Advances in Service Science


Advances in Service Science

Author: Hui Yang

language: en

Publisher: Springer

Release Date: 2018-12-28


DOWNLOAD





This volume offers the state-of-the-art research and developments in service science and related research, education and practice areas. It showcases emerging technology and applications in fields including healthcare, information technology, transportation, sports, logistics, and public services. Regardless of size and service, a service organization is a service system. Because of the socio-technical nature of a service system, a systems approach must be adopted to design, develop, and deliver services, aimed at meeting end users' both utilitarian and socio-psychological needs. Effective understanding of service and service systems often requires combining multiple methods to consider how interactions of people, technology, organizations, and information create value under various conditions. The papers in this volume highlight ways to approach such technical challenges in service science and are based on submissions from the 2018 INFORMS International Conference on Service Science.

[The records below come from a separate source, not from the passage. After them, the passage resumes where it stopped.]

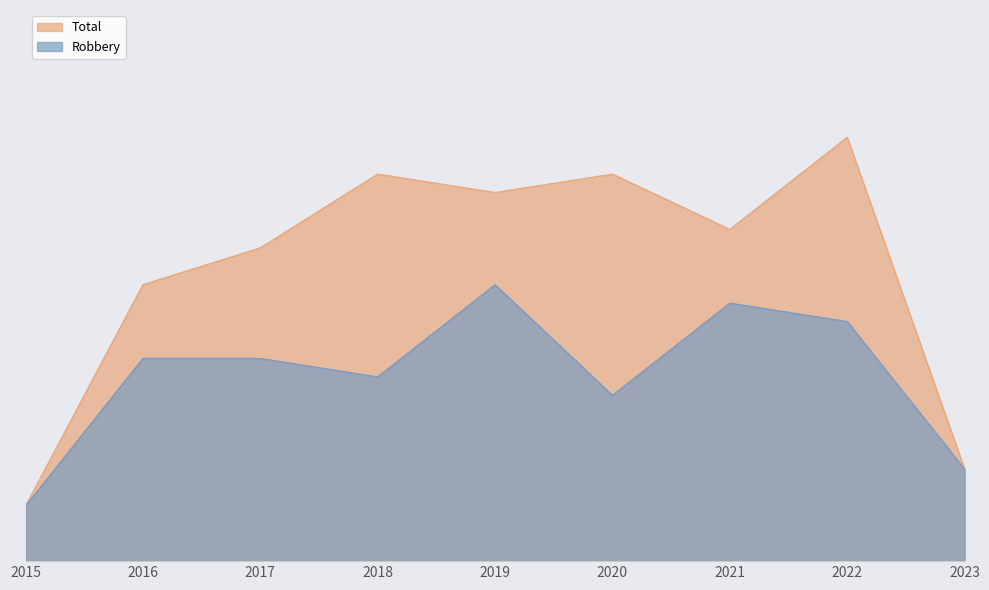

At which category is the sum across all series the highest?

2022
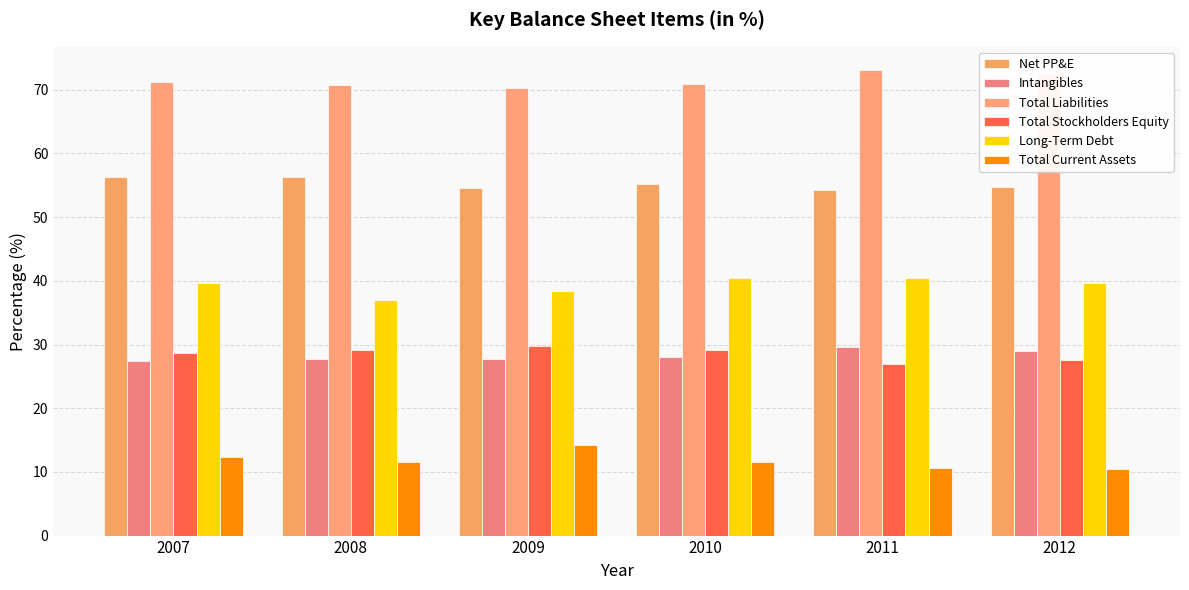

Which category has the highest value in the Long-Term Debt series?

2011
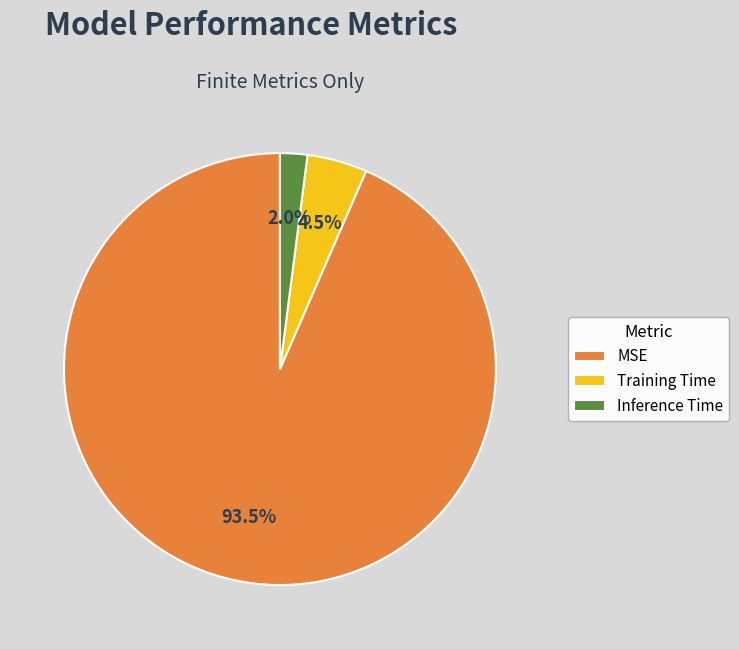

Which category has the smallest portion of the pie?

Inference Time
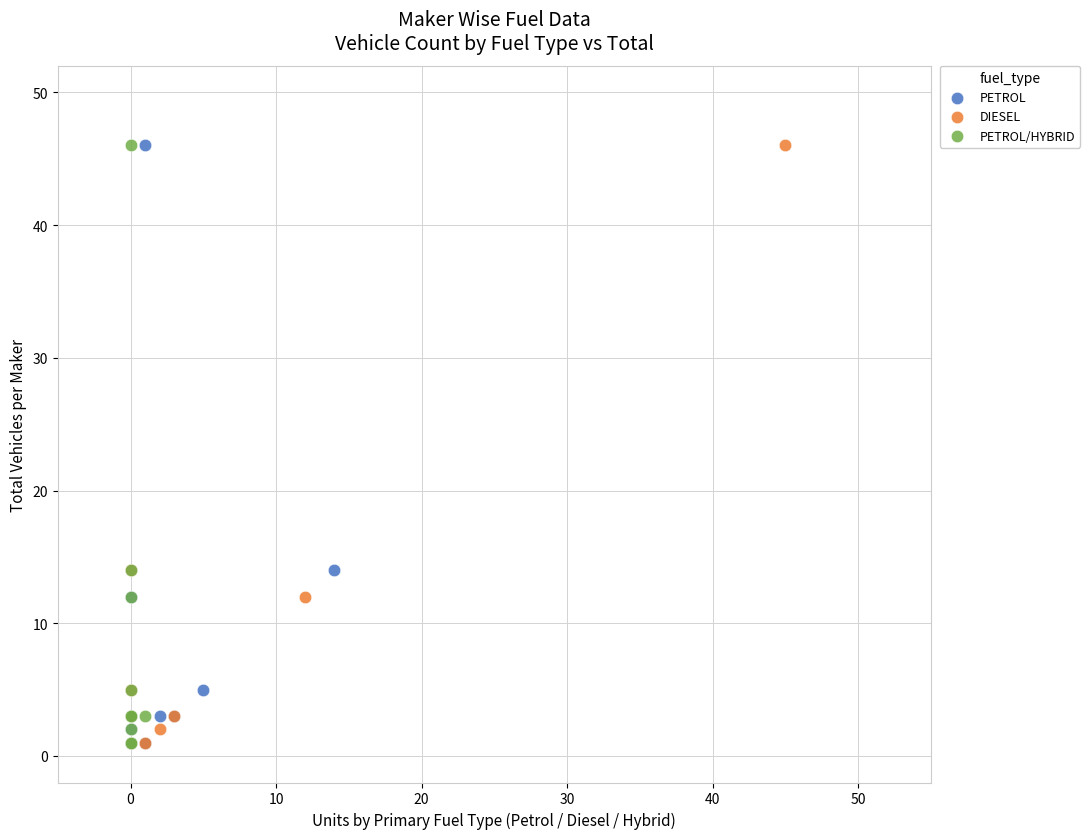

What are all the series names shown in the legend?

PETROL, DIESEL, PETROL/HYBRID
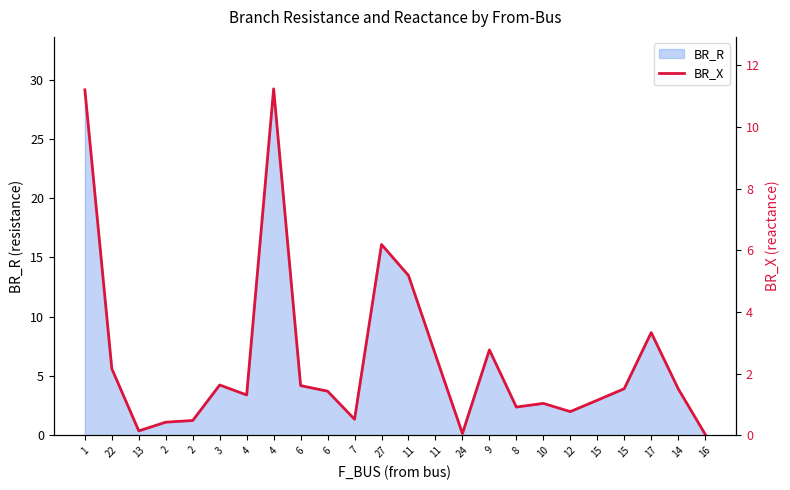

At which category does the data reach its first local peak?

3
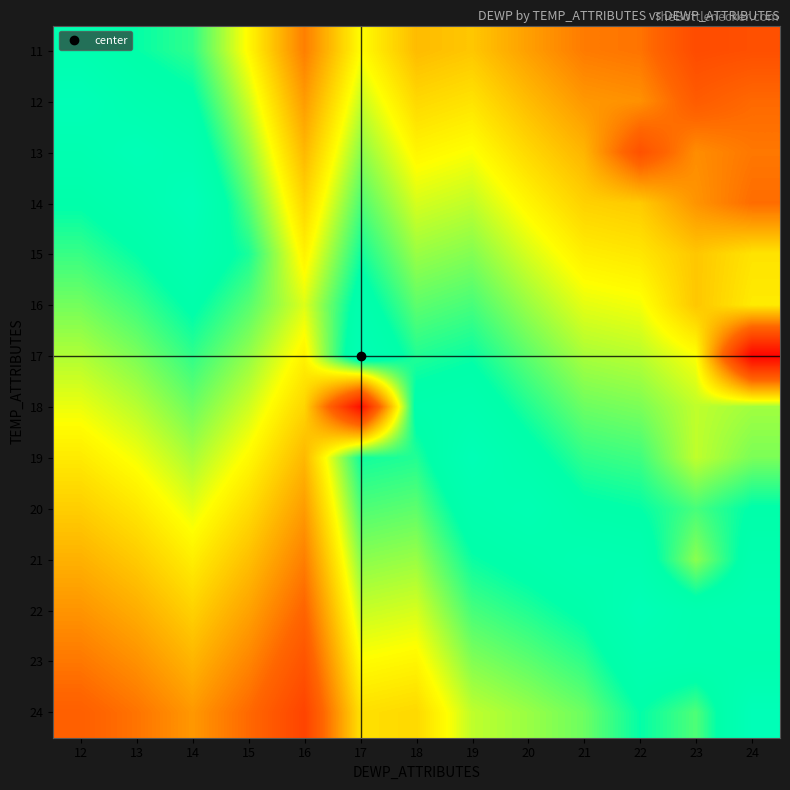

List the series in order of their peak value, lowest first.

16, 18, 23, 11, 15, 21, 20, 17, 19, 13, 22, 12, 24, 14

Neural Information Processing


Neural Information Processing

Author: Haiqin Yang

language: en

Publisher: Springer Nature

Release Date: 2020-11-19


DOWNLOAD





The three-volume set of LNCS 12532, 12533, and 12534 constitutes the proceedings of the 27th International Conference on Neural Information Processing, ICONIP 2020, held in Bangkok, Thailand, in November 2020. Due to COVID-19 pandemic the conference was held virtually. The 187 full papers presented were carefully reviewed and selected from 618 submissions. The papers address the emerging topics of theoretical research, empirical studies, and applications of neural information processing techniques across different domains. The second volume, LNCS 12533, is organized in topical sections on computational intelligence; machine learning; robotics and control.